Pixel coordinate listings
* * *
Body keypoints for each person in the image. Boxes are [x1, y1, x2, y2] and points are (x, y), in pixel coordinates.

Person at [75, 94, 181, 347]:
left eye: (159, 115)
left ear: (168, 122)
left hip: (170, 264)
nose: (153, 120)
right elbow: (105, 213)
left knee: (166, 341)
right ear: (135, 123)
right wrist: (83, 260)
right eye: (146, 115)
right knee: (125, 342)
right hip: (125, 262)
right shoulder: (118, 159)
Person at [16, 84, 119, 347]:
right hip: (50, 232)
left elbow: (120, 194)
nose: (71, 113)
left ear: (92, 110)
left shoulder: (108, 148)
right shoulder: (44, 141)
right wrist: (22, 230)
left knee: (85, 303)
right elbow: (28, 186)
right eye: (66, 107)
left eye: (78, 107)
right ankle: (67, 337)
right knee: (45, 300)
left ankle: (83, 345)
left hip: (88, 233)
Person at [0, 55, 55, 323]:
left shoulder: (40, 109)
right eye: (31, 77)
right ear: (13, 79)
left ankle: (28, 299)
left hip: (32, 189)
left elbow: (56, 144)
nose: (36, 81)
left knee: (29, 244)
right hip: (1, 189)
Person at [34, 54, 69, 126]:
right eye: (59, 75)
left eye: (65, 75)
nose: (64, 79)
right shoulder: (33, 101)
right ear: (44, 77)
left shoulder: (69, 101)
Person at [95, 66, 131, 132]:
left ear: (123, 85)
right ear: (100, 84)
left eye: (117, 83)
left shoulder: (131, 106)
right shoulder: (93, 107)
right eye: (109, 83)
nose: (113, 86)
* * *
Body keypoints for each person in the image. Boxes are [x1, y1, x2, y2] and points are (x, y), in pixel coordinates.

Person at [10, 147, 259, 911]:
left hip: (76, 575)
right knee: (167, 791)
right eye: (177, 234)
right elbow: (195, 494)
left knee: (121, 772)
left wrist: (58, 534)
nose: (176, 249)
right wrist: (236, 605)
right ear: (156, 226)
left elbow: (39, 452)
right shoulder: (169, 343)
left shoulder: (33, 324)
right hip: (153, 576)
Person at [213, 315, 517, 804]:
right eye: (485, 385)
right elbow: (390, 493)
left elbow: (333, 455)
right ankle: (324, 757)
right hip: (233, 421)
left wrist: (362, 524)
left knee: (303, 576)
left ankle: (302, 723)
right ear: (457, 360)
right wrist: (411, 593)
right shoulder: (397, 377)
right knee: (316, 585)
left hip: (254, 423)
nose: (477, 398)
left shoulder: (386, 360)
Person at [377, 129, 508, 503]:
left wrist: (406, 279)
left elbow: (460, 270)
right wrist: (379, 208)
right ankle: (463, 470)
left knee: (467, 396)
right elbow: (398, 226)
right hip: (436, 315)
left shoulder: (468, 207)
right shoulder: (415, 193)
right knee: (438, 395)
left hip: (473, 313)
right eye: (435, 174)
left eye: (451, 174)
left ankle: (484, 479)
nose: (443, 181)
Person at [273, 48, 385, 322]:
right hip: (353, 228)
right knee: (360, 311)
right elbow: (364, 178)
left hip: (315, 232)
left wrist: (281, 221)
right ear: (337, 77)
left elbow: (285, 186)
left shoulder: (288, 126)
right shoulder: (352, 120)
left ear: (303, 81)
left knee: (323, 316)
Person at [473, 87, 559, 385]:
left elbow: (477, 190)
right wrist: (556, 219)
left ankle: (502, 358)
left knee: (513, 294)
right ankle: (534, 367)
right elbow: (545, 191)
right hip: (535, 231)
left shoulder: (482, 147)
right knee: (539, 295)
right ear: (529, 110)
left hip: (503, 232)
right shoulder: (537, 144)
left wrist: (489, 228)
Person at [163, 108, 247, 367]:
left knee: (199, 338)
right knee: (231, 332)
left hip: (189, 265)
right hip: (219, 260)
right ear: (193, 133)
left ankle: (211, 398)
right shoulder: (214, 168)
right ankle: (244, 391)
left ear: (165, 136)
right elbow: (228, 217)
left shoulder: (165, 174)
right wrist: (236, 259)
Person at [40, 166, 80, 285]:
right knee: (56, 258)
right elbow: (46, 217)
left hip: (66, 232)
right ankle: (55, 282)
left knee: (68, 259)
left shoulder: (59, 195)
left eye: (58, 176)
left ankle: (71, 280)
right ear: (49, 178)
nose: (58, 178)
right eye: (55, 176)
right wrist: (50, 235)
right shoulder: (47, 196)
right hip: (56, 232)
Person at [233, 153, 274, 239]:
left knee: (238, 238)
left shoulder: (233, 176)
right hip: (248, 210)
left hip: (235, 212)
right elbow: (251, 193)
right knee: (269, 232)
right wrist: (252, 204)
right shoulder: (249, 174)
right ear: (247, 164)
* * *
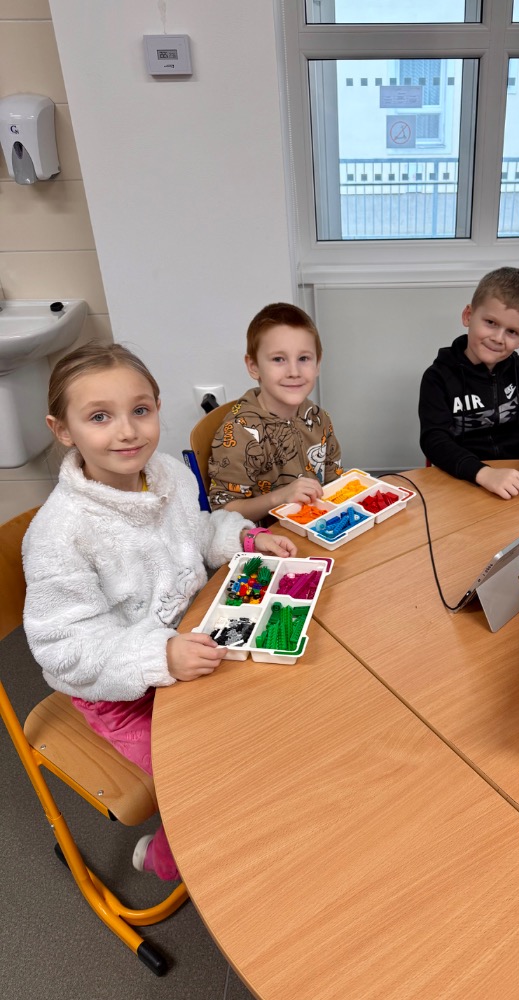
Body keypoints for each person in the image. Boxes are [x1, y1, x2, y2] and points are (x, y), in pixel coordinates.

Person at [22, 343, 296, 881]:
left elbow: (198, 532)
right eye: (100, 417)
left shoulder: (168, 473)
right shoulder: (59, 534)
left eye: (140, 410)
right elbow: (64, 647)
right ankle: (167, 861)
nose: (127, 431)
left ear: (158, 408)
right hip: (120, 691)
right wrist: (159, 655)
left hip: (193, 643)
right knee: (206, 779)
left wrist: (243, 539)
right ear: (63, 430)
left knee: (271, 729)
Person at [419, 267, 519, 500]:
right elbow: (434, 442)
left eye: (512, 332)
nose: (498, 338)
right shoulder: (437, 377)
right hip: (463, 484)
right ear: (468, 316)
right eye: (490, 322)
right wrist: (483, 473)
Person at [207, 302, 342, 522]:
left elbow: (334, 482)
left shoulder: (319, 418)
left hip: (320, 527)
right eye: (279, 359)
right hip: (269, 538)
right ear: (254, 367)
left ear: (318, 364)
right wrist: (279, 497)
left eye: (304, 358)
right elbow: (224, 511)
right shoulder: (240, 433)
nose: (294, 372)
* * *
> Your objective
What is needed is a verbatim copy of every line in the records above from the one containing "right hip: (535, 231)" down to the one containing "right ankle: (55, 282)", both included, and nothing more.

> Result
right hip: (535, 231)
left shoulder: (482, 147)
right knee: (539, 295)
right ear: (529, 110)
left hip: (503, 232)
right shoulder: (537, 144)
left wrist: (489, 228)
Person at [163, 108, 247, 367]:
left knee: (199, 338)
right knee: (231, 332)
left hip: (189, 265)
right hip: (219, 260)
right ear: (193, 133)
left ankle: (211, 398)
right shoulder: (214, 168)
right ankle: (244, 391)
left ear: (165, 136)
right elbow: (228, 217)
left shoulder: (165, 174)
right wrist: (236, 259)
Person at [40, 166, 80, 285]:
right knee: (56, 258)
right elbow: (46, 217)
left hip: (66, 232)
right ankle: (55, 282)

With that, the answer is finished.